Я прилег рядом. Раньше не замечал, как стихает перед рассветом: ни пения птиц, ни шороха ветвей. Небо становилось светлее, и, наконец, золотые брызги рассыпались по миру. Робкий свист утренней птички, приветствующей зарождение дня, как соло запевалы. И вскоре лес огласился победным многоголосьем. В тот же миг я почувствовал, что распадаюсь на множество частей, мелких кусочков. Даже привстал, чтобы убедиться, что это не так. Опять лег и закрыл глаза. Меня словно бросили в воронку, сверкающую воронку и я послушно кружился в ней, увеличивая скорость вращения. Я больше не был цельным, сгусток распадающихся частиц, связанных центробежной силой. Не знаю, сколько это продолжалось. Из воронки меня выбросили так же внезапно, как и погрузили.

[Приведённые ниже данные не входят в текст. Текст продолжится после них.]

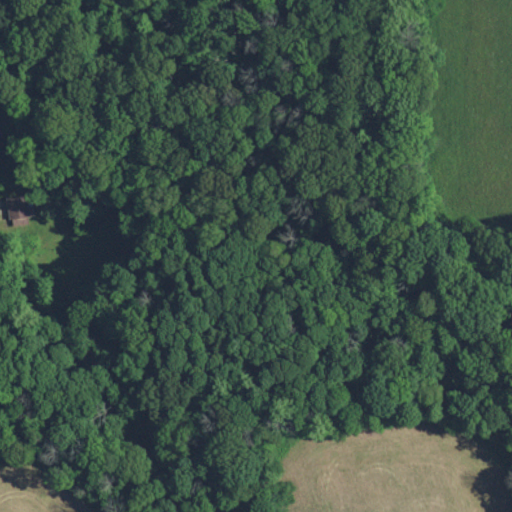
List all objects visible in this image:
building: (0, 146)
building: (17, 206)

Еще какое-то время я просто лежал с закрытыми глазами, потом поднялся и пошел к воде. С каждым глотком, ощущение целостности росло. Анна тоже очнулась, сидела с открытыми, непонимающими глазами. Я поднес ей кружку с водой, она выпила залпом.
— Как ты?
— Нормально, — ответила она хрипло. – Хочу спать. Выбирай шалаш.
— Выбирай ты.
Она поднялась, и, шатаясь, побрела к ближайшему, бросив по дороге, что нам надо проснуться не позднее заката.
Не помню, что снилось, но хорошо помню, что уснул сразу, как залез в свое убежище. Проснулся на закате, Анна уже сидела у шалаша.

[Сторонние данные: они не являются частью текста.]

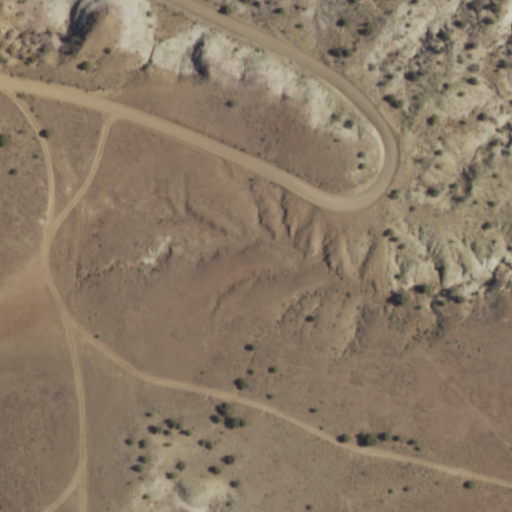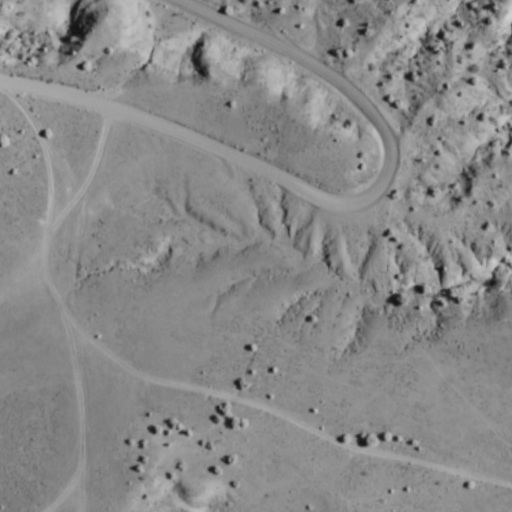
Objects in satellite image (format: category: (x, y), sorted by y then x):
road: (79, 174)
road: (330, 207)
road: (161, 384)
road: (69, 419)
road: (70, 486)
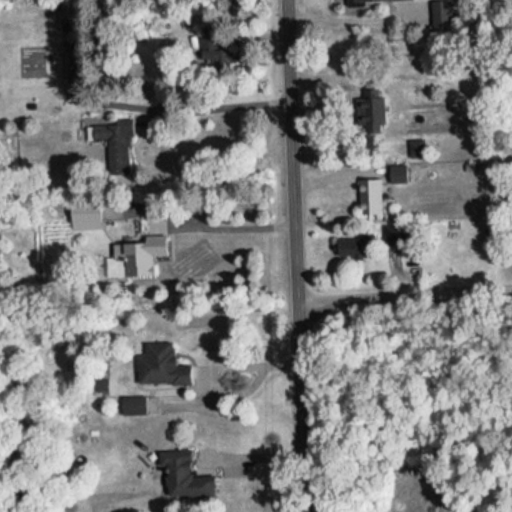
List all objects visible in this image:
road: (348, 21)
building: (68, 53)
building: (366, 105)
road: (195, 111)
building: (368, 189)
road: (226, 225)
building: (346, 241)
building: (138, 246)
road: (293, 255)
road: (403, 299)
building: (159, 359)
road: (249, 457)
building: (178, 465)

— Принеси дров. Нам понадобится много, костер должен гореть до рассвета.
Я стал привыкать к ее немногословности, да и самому вести беседы расхотелось. Неужели я успел принять все безумие последних дней или просто понял, что девушка знает немногим больше меня.
Анна опять что-то рассыпала по краю полянки.

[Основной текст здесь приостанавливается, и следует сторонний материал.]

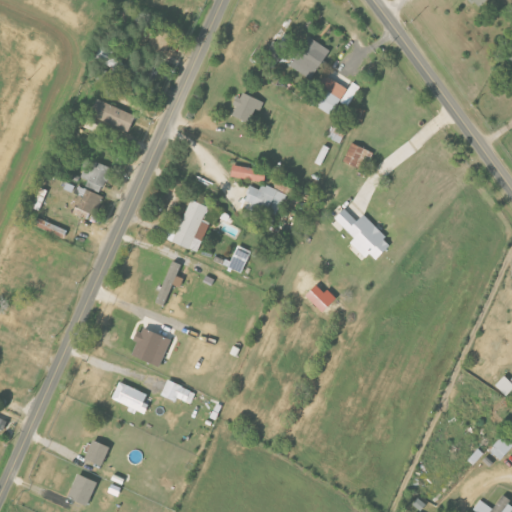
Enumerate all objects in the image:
building: (484, 1)
road: (395, 8)
building: (158, 38)
building: (281, 48)
building: (511, 57)
building: (310, 58)
building: (113, 60)
road: (442, 93)
building: (334, 95)
building: (248, 107)
building: (114, 114)
road: (497, 134)
road: (403, 152)
building: (323, 155)
building: (359, 156)
building: (250, 174)
building: (98, 176)
building: (86, 199)
building: (264, 200)
building: (51, 227)
building: (189, 227)
building: (203, 231)
building: (366, 235)
road: (111, 249)
road: (159, 251)
building: (240, 259)
building: (170, 283)
building: (322, 297)
building: (153, 346)
road: (452, 382)
building: (505, 386)
building: (180, 393)
building: (132, 398)
building: (472, 411)
building: (1, 423)
building: (502, 447)
building: (99, 453)
building: (477, 457)
road: (487, 484)
building: (84, 490)
building: (495, 506)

— Решила обновить круг-оберег, Семениха дала заговоренные камни, должно помочь. Давай поедим, у меня с собой есть хлеб.
Я разжег костер, спасибо Сереге, который подарил брелок с ножом и зажигалкой.
— Ловко получилось, — похвалила Анна.
— Это только в шалашах я не специалист, предпочитаю основательное строительство, — не преминул ввернуть дополнительный бонус в ее оценку.
— Да, я это поняла, ты нравишься мне все больше. Держи, — девушка протянула ломоть хлеба и кружку. Кружка оказалась одна на двоих, и мы пили по очереди.
— Нам еще что-то надо сделать?
— Не думаю, просто ждать. Ночи – самое страшное время, особенно первая. Мы еще не полностью перестроились. Главное, не поддаться ужасу. Я вот думаю, почему мы проходим это вдвоем?
— Наверное, чтобы иметь возможность поддержать друг друга.
— Ты скучаешь по Асе?
— Не знаю, мы долгое время были вместе, а сейчас я не уверен, что это не потерянное время. Это было…как это точнее выразить…
— Соседство.
— Да, соседство, когда вместе держит только привычка, терпимость к недостаткам друг друга. И в этой терпимости больше нелюбви, чем даже в неприятии. Когда я увидел ее с Матвеем, эта сцена так крепко запечатлелась во мне, будто в этот миг нашу связь отсекли чем-то острым. А ты? Думаешь о Матвее ты?
— Не знаю, это похоже на то, что ты описываешь. У нас разные интересы, разные друзья, я хотела детей, но он был против. Прошло слишком мало времени, когда мы врозь…
— Но какого времени! Вы тоже прятались от карантина?
— Да, решили, что на природе пережить ограничения проще. Матвей остался без работы, я тоже, кое-какие накопления у нас были. Туроператор заманил красивыми местами и загадочным озером. Почему-то озеро привлекло сильнее всего.
— И меня тоже… Ты видела его?
— Нет, мы попытались, но каждый раз просто блуждали по лесу. И каждый раз возвращались в дом другими, пока Матвей не отыскал в чулане старый сундук и не заговорил на диком диалекте… Чу, слышишь, — девушка напряглась.
— Запахло тухлым.
— Сера. Они пахнут серой, — она схватила меня за руку.
— Помни, они просто пугают, ничего они нам не сделают, если не впустим в себя страх, — ее губы пахли полевыми цветами.